BRASÍLIA – A CPI do Crime Organizado cancelou a reunião prevista para esta terça-feira (3), na qual ouviria o ex-presidente do Banco Central Roberto Campos Neto e o fundador da Reag Investimentos, João Carlos Falbo Mansur.

O depoimento do empresário, cujo fundo é investigado em fraudes relacionadas ao Banco Master, foi reagendado para a próxima semana.

Habeas corpus no STF

O presidente da CPI, senador Fabiano Contarato (PT-ES), informou que o ministro André Mendonça, do Supremo Tribunal Federal, concedeu habeas corpus que dispensou Campos Neto da obrigatoriedade de comparecer.

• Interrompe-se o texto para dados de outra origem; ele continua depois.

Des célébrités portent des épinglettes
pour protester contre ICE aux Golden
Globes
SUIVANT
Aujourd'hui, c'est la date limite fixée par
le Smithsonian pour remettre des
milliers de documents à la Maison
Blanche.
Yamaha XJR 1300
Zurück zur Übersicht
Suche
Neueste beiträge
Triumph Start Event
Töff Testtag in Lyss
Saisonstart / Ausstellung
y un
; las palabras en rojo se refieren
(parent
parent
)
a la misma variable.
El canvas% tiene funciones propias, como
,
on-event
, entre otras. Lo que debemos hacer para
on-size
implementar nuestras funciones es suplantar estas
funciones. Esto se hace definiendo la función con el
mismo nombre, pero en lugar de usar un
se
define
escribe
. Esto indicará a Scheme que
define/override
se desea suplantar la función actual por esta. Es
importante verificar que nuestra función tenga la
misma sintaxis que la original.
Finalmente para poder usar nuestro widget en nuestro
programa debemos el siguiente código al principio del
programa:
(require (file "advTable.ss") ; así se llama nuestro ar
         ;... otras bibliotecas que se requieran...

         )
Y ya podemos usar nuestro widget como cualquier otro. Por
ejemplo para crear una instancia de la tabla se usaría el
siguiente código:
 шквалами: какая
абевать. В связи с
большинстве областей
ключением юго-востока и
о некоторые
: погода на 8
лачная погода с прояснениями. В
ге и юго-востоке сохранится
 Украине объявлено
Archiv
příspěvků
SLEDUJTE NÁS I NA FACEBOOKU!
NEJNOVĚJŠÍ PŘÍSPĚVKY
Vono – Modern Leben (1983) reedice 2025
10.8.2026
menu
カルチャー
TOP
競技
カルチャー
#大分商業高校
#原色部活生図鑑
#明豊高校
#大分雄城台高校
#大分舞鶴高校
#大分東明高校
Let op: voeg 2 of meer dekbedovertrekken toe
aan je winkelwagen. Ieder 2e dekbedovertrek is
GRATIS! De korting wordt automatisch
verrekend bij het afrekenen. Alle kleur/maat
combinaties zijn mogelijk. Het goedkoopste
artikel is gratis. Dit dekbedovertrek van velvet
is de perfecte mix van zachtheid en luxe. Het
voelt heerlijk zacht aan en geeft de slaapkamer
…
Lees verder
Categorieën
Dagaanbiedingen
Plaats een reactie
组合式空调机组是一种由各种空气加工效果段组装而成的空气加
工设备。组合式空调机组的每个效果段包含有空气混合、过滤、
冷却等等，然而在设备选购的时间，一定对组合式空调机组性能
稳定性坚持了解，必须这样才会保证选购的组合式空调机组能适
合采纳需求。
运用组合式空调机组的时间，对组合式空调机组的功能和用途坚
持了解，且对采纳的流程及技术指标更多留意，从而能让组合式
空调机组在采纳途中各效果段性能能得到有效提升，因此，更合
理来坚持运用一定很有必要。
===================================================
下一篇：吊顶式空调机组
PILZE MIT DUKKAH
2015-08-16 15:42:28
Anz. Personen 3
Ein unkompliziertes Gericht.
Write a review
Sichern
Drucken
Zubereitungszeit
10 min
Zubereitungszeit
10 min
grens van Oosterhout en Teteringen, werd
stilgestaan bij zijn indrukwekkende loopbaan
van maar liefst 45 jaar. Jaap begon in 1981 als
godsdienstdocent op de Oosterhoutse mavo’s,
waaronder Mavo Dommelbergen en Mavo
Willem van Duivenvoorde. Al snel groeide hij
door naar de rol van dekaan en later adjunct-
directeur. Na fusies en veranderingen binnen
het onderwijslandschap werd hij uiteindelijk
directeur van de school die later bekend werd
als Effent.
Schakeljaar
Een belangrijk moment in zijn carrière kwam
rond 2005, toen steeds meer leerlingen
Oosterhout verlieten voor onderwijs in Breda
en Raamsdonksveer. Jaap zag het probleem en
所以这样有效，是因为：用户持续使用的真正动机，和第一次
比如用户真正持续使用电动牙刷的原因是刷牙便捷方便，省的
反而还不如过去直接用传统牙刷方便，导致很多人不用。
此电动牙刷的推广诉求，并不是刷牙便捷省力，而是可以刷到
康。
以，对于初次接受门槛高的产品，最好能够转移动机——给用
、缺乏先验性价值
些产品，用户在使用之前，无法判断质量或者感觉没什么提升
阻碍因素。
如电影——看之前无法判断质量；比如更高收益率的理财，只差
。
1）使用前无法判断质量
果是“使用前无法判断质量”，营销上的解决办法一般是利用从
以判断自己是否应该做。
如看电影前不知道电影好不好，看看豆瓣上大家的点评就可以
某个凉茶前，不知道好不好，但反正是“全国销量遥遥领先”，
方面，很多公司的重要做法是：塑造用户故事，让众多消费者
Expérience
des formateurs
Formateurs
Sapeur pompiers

Segundo Contarato, o ex-presidente do Banco Central enviou resposta à comissão afirmando estar disposto a responder por escrito eventuais questionamentos.

Campos Neto havia sido convocado a partir de requerimento do senador Jaques Wagner (PT-BA), para esclarecer possíveis falhas na fiscalização bancária que teriam facilitado a atuação de organizações criminosas.

Ausência de Mansur

Mesmo com decisão do ministro Flávio Dino mantendo a obrigatoriedade do comparecimento de João Carlos Falbo Mansur, o empresário não esteve presente.

De acordo com Contarato, a defesa alegou que não houve prazo legal suficiente para o comparecimento nesta terça-feira.

O senador afirmou que o advogado manteve contato com a presidência da CPI e que o depoimento está mantido para a próxima semana, sob pena de condução coercitiva em caso de nova ausência.

A convocação de Mansur atendeu a requerimento do próprio presidente da comissão, que busca esclarecimentos sobre a liquidação do fundo pelo Banco Central do Brasil por supostas infrações graves.

Investigações

A Polícia Federal e a Comissão de Valores Mobiliários investigam um esquema de manipulação do mercado financeiro com suposta participação de gestores do Banco Master e da Reag Investimentos.